それでも歌の世界に戻ってきた。結局、どんな商売も一生かけないとダメなんですよ。水商売でもシナリオライターでも歌の世界でも、少しかじれば先の道のりがとても長いことが分かります。進んでいくには自分の一生をかけるしかない。
自分の来た道を振り返ると、やはり歌しかない。一から他の道をなんて、大それたことを考えている場合じゃない。そんな失礼なことはとても言えない。
大学時代の友人にも、フリーターをしながら自分の夢を第一志望の形で成し遂げようと、今でもパン食い競争している人はたくさんいるんです。その人たちはもうダメかっていうと、そんなことはないと思うし、たとえあきらめて企業に就職したとしても、それがその人にとって幸せかどうかなんて、誰にも分からないじゃないですか。だから、人生は本当に難しいですよね。
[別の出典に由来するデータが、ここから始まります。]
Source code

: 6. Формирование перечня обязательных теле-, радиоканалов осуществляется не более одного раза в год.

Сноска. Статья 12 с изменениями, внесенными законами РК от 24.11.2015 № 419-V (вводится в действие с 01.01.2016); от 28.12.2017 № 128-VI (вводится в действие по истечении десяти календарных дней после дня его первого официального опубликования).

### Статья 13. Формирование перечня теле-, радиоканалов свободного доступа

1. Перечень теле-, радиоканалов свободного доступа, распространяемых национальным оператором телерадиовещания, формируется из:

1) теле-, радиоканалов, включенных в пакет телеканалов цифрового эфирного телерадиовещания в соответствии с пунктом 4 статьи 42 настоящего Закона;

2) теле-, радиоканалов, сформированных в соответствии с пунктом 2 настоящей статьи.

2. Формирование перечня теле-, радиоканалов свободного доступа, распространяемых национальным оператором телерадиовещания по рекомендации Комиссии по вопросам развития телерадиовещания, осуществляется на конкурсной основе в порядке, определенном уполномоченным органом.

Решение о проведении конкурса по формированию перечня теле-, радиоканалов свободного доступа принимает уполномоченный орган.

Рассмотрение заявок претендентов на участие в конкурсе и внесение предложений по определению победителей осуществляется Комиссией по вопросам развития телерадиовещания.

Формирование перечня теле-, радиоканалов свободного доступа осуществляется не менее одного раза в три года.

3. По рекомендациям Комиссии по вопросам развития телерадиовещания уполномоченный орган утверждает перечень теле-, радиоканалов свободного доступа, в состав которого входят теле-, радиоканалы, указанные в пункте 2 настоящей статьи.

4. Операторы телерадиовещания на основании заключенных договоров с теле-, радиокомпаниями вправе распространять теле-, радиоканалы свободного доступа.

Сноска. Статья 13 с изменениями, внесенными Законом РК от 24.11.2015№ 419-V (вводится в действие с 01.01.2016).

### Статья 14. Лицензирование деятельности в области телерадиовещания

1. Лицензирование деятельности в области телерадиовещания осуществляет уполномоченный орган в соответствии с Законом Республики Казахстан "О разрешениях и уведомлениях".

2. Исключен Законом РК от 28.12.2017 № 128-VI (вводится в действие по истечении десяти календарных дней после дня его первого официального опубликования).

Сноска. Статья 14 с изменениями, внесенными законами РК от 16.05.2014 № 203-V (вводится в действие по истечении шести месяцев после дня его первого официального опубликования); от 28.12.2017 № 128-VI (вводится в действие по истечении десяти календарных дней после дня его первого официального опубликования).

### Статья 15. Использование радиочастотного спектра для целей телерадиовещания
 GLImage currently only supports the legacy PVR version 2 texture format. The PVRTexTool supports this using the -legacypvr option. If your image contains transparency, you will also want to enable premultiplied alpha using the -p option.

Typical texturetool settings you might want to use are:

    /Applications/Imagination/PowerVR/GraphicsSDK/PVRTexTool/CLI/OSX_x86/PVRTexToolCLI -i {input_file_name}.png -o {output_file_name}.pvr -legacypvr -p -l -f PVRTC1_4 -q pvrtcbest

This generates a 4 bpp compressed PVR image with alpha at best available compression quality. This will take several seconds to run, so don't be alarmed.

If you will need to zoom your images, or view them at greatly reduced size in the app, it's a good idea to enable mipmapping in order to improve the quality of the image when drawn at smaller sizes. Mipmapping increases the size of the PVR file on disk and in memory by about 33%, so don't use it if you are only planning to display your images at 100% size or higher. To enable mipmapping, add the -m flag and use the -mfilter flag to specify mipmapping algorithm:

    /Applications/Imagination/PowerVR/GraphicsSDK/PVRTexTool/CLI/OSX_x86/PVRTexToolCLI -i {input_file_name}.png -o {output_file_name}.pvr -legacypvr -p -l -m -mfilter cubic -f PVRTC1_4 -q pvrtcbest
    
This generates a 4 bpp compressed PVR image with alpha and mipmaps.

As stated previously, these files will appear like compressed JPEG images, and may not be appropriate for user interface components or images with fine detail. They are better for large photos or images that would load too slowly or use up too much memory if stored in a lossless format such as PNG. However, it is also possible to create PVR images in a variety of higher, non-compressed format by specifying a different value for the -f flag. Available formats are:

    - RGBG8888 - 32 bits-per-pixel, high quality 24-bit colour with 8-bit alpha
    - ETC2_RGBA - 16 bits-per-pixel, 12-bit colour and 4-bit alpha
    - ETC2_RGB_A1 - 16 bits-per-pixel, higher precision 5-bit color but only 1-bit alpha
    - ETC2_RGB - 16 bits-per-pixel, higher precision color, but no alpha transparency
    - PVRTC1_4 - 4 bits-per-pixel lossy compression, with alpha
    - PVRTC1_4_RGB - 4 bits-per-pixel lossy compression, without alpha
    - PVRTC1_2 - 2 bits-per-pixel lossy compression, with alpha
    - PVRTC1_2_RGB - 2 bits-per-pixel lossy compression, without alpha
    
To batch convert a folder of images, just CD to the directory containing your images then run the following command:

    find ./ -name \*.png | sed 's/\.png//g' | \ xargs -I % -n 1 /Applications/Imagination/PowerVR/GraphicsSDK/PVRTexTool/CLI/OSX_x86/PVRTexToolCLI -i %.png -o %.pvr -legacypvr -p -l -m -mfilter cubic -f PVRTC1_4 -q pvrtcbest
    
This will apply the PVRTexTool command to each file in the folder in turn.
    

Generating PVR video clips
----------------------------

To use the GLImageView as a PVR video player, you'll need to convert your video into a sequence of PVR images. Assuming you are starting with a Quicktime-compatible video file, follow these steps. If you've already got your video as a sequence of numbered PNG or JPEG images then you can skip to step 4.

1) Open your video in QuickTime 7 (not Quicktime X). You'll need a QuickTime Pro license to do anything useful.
命の大切さや人間の尊厳を形にするためだけに歌はある!

私の場合、自分が一番生きていると感じられる瞬間、場所を得られるのは、やはり歌でした。歌っている時は、自分にとってダイヤモンドのような瞬間なんです。
そういう感動は、気持ちが離れてしまうとなかなか感じられないんですが、必ず思い出す。それもつらい時に思い出す。もしかしたらこの感動は、神様が私に「あなたには歌よ」って与えてくれたんじゃないかなって思うんです。
昔は、歌うことで自分を表現したいという自己顕示欲がありましたよ。けれど、歌い続けていくと、そういう欲求はだんだんとなくなってくるんです。
生きていくなんてささやかなものじゃないですか。自分の意思とは関係なく世の中は回っているし、自分がいかに小さな存在なのか分かってくる。そうすると、自分がやっているというより、神様のような大きな力が、自分をとおして人々に何かを伝えようとしているんじゃないかって思ってくるんです。歌い手はみんな、たまたまその役割をさせていただいているだけ。そうして、歌を聴いてくれた人々の心に何かが残ってくれればいいなって。音楽や音楽の神様に対して、敬虔な気持ちになるんです。私も大事だけれど、あなたも大事。歌を含めた芸能ってとどのつまり、命の大切さや人間の尊厳のような簡単だけどものすごい大事なことを、形に表すためだけにあるんじゃないかと思うんです。その意味で、私にとって歌はどんどん芸能の原点に戻っているんでしょうね。

片道の人生をジタバタしてやりつくそう!

学生の皆さんも、何が一番自分を生き生きさせるのかを考えてみて、とことん泥だらけになってやった方がいい。後悔しちゃいけない。シャンソンの「芸人達」という歌に「片道の人生」って言葉があるんですよ。人生って本当に片道なんです。だからこそ、ジダバタしてやりつくさないと。もしも、ダメだったら他のものに挑戦すればいい。格好良くやろうなんて思わないで。帰りの燃料なんて考えなくっていいんだから。ジタバタして回り道しないと見えてこないものって、絶対あるんですよ。